Pour 53% des dirigeants, les propositions alléchantes d’un concurrent expliqueraient la défection des collaborateurs. Du côté des cadres, ils sont 58% à partager le même avis.

Outre les propositions de la concurrence, les cadres imputent leur démission à l’absence de perspectives de carrière (49%) et au manque de visibilité sur les objectifs de l’entreprise (40%).

A ces explications, s’ajoutent le manque de reconnaissance des salariés et le non-respect des engagements lors du recrutement. Signe du fossé entre les deux parties, ces deux derniers facteurs sont cités en priorité par les cadres alors que les dirigeants sous-estiment leur importance.

  • Les retombées de la formation

Il n’y a pas de recette pour mesurer les retombées de la formation, malgré cela, la plupart des chefs d’entreprise veulent les connaître à l’avance, notamment celles concernant le rendement. Tous les spécialistes répondent donc que c’est souvent impossible.

Des études ont démontré que la formation donne toujours des résultats positifs, parfois même sur le rendement même de l’entreprise. Ceci dit, ce domaine ne relève pas de la science exacte.

Les effets de la formation diffèrent d’une entreprise à l’autre et d’un secteur à l’autre. Plusieurs patrons pensent que le risque quant à la formation du personnel est celui de perdre l’employé, qui vaut plus sur le marché de l’emploi après sa formation.

Imaginons une personne très compétente dont le profil est sollicité partout, qui parle cinq langues mais qui est incapable, dans le lieu de travail, d’entretenir des relations pacifiques avec ses collègues. Cette personne sera supportée tant qu’elle sera nécessaire à l’entreprise.

Or, si elle reçoit une formation, qui n’a dans ce cas-là rien à voir avec le volet technique, mais plutôt d’un point de vue humain et psychique, son rendement doublera sans aucun doute.

Cet exemple montre qu’une formation est toujours bénéfique. Il n’y a pas de recette pour mesurer ses retombées sur le rendement de l’entreprise, mais tous les experts sont unanimes et lui attribuent une importance primordiale.

Concrètement, un employeur cherche à travers un programme de formation à améliorer ses résultats. Le chiffre d’affaires et la fidélisation de la clientèle sont donc deux paramètres à ne pas négliger. Et c’est à partir de là que l’on peut mesurer l’impact de la formation sur le rendement individuel et collectif du personnel.

La plus-value n’est pas toujours quantifiable. Cette motivation par la formation est un préalable à l’évolution positive de la société.

Justement, l’impact de la formation de manière générale (qu’elle soit technique ou comportementale) sur le climat social de l’entreprise n’est plus à démontrer. C’est cet aspect-là qui décourage les chefs d’entreprise par son caractère volatil et difficilement chiffrable.

La majorité des patrons marocains, certainement par manque de connaissances, raisonne de manière trop mathématique quand il s’agit des ressources humaines. Ils souhaitent connaître, parfois même d’avance, les effets d’un investissement en formation.

Les spécialistes pensent que cela est dans la majorité des cas impossible. L’apport de la formation se mesure souvent par l’effet qu’il a en matière de motivation et sur l’ambiance du travail.

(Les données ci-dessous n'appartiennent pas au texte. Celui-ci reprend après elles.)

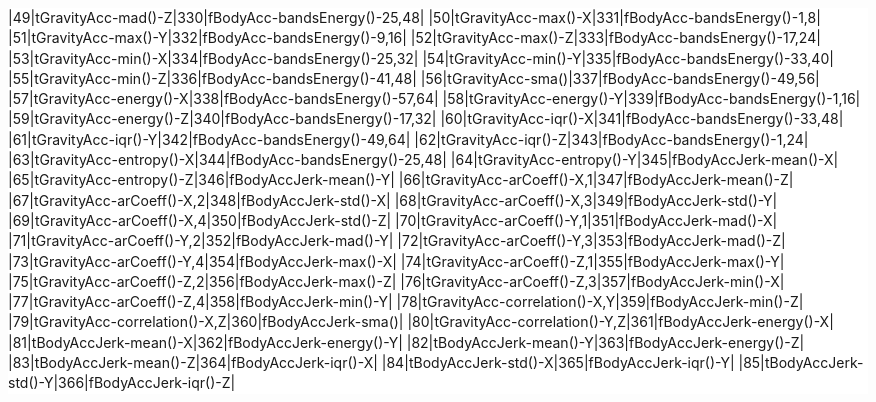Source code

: |49|tGravityAcc-mad()-Z|330|fBodyAcc-bandsEnergy()-25,48|
|50|tGravityAcc-max()-X|331|fBodyAcc-bandsEnergy()-1,8|
|51|tGravityAcc-max()-Y|332|fBodyAcc-bandsEnergy()-9,16|
|52|tGravityAcc-max()-Z|333|fBodyAcc-bandsEnergy()-17,24|
|53|tGravityAcc-min()-X|334|fBodyAcc-bandsEnergy()-25,32|
|54|tGravityAcc-min()-Y|335|fBodyAcc-bandsEnergy()-33,40|
|55|tGravityAcc-min()-Z|336|fBodyAcc-bandsEnergy()-41,48|
|56|tGravityAcc-sma()|337|fBodyAcc-bandsEnergy()-49,56|
|57|tGravityAcc-energy()-X|338|fBodyAcc-bandsEnergy()-57,64|
|58|tGravityAcc-energy()-Y|339|fBodyAcc-bandsEnergy()-1,16|
|59|tGravityAcc-energy()-Z|340|fBodyAcc-bandsEnergy()-17,32|
|60|tGravityAcc-iqr()-X|341|fBodyAcc-bandsEnergy()-33,48|
|61|tGravityAcc-iqr()-Y|342|fBodyAcc-bandsEnergy()-49,64|
|62|tGravityAcc-iqr()-Z|343|fBodyAcc-bandsEnergy()-1,24|
|63|tGravityAcc-entropy()-X|344|fBodyAcc-bandsEnergy()-25,48|
|64|tGravityAcc-entropy()-Y|345|fBodyAccJerk-mean()-X|
|65|tGravityAcc-entropy()-Z|346|fBodyAccJerk-mean()-Y|
|66|tGravityAcc-arCoeff()-X,1|347|fBodyAccJerk-mean()-Z|
|67|tGravityAcc-arCoeff()-X,2|348|fBodyAccJerk-std()-X|
|68|tGravityAcc-arCoeff()-X,3|349|fBodyAccJerk-std()-Y|
|69|tGravityAcc-arCoeff()-X,4|350|fBodyAccJerk-std()-Z|
|70|tGravityAcc-arCoeff()-Y,1|351|fBodyAccJerk-mad()-X|
|71|tGravityAcc-arCoeff()-Y,2|352|fBodyAccJerk-mad()-Y|
|72|tGravityAcc-arCoeff()-Y,3|353|fBodyAccJerk-mad()-Z|
|73|tGravityAcc-arCoeff()-Y,4|354|fBodyAccJerk-max()-X|
|74|tGravityAcc-arCoeff()-Z,1|355|fBodyAccJerk-max()-Y|
|75|tGravityAcc-arCoeff()-Z,2|356|fBodyAccJerk-max()-Z|
|76|tGravityAcc-arCoeff()-Z,3|357|fBodyAccJerk-min()-X|
|77|tGravityAcc-arCoeff()-Z,4|358|fBodyAccJerk-min()-Y|
|78|tGravityAcc-correlation()-X,Y|359|fBodyAccJerk-min()-Z|
|79|tGravityAcc-correlation()-X,Z|360|fBodyAccJerk-sma()|
|80|tGravityAcc-correlation()-Y,Z|361|fBodyAccJerk-energy()-X|
|81|tBodyAccJerk-mean()-X|362|fBodyAccJerk-energy()-Y|
|82|tBodyAccJerk-mean()-Y|363|fBodyAccJerk-energy()-Z|
|83|tBodyAccJerk-mean()-Z|364|fBodyAccJerk-iqr()-X|
|84|tBodyAccJerk-std()-X|365|fBodyAccJerk-iqr()-Y|
|85|tBodyAccJerk-std()-Y|366|fBodyAccJerk-iqr()-Z|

En fin de compte, une politique de gestion des ressources humaines est une question de mentalité avant tout et d’éducation managériale. C’est donc par soi qu’il faut commencer.

Conclusion

Il est dans l’intérêt de l’entreprise de conserver les ressources humaines qu’elle a pu acquérir, et pourquoi pas de les optimiser. Ainsi, non-seulement elle amortirait les frais engagés pour leur recrutement, mais elle pourrait aussi assurer sa pérennité.

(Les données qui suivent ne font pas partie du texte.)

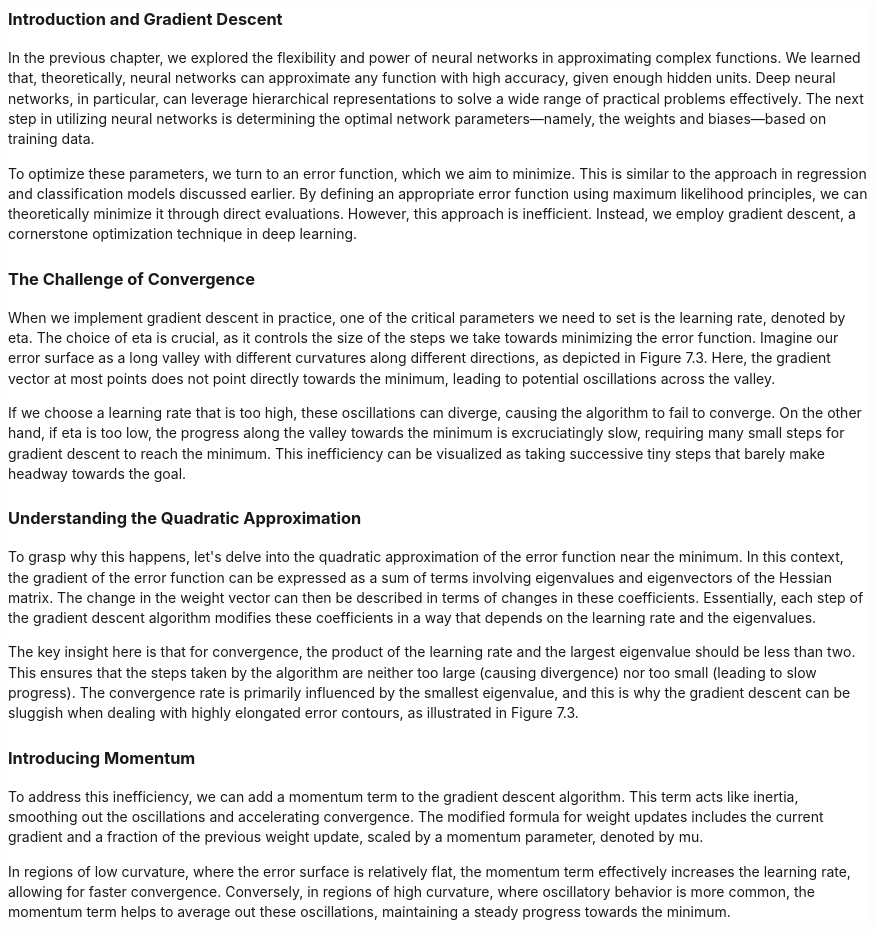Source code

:### Introduction and Gradient Descent

In the previous chapter, we explored the flexibility and power of neural networks in approximating complex functions. We learned that, theoretically, neural networks can approximate any function with high accuracy, given enough hidden units. Deep neural networks, in particular, can leverage hierarchical representations to solve a wide range of practical problems effectively. The next step in utilizing neural networks is determining the optimal network parameters—namely, the weights and biases—based on training data.

To optimize these parameters, we turn to an error function, which we aim to minimize. This is similar to the approach in regression and classification models discussed earlier. By defining an appropriate error function using maximum likelihood principles, we can theoretically minimize it through direct evaluations. However, this approach is inefficient. Instead, we employ gradient descent, a cornerstone optimization technique in deep learning.

### The Challenge of Convergence

When we implement gradient descent in practice, one of the critical parameters we need to set is the learning rate, denoted by eta. The choice of eta is crucial, as it controls the size of the steps we take towards minimizing the error function. Imagine our error surface as a long valley with different curvatures along different directions, as depicted in Figure 7.3. Here, the gradient vector at most points does not point directly towards the minimum, leading to potential oscillations across the valley.

If we choose a learning rate that is too high, these oscillations can diverge, causing the algorithm to fail to converge. On the other hand, if eta is too low, the progress along the valley towards the minimum is excruciatingly slow, requiring many small steps for gradient descent to reach the minimum. This inefficiency can be visualized as taking successive tiny steps that barely make headway towards the goal.

### Understanding the Quadratic Approximation

To grasp why this happens, let's delve into the quadratic approximation of the error function near the minimum. In this context, the gradient of the error function can be expressed as a sum of terms involving eigenvalues and eigenvectors of the Hessian matrix. The change in the weight vector can then be described in terms of changes in these coefficients. Essentially, each step of the gradient descent algorithm modifies these coefficients in a way that depends on the learning rate and the eigenvalues.

The key insight here is that for convergence, the product of the learning rate and the largest eigenvalue should be less than two. This ensures that the steps taken by the algorithm are neither too large (causing divergence) nor too small (leading to slow progress). The convergence rate is primarily influenced by the smallest eigenvalue, and this is why the gradient descent can be sluggish when dealing with highly elongated error contours, as illustrated in Figure 7.3.

### Introducing Momentum

To address this inefficiency, we can add a momentum term to the gradient descent algorithm. This term acts like inertia, smoothing out the oscillations and accelerating convergence. The modified formula for weight updates includes the current gradient and a fraction of the previous weight update, scaled by a momentum parameter, denoted by mu.

In regions of low curvature, where the error surface is relatively flat, the momentum term effectively increases the learning rate, allowing for faster convergence. Conversely, in regions of high curvature, where oscillatory behavior is more common, the momentum term helps to average out these oscillations, maintaining a steady progress towards the minimum.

La place du management participatif montre que la politique de gestion des Ressources Humaines menée devrait être essentiellement basée sur l’épanouissement et le bien-être de l’individu, et non-plus uniquement sur la motivation financière.

A cet effet, la GRH prend une place importante, et son action porte largement ses fruits puisque qu’elle contribue à la diminution du turn-over et du taux d’absentéisme.

A partir de cela, nous pouvons mieux cerner la dimension psychosociologique de la gestion des Ressources Humaines, et même avoir une vision humaniste de l’entreprise : elle est un acteur économique, mais pas moins social.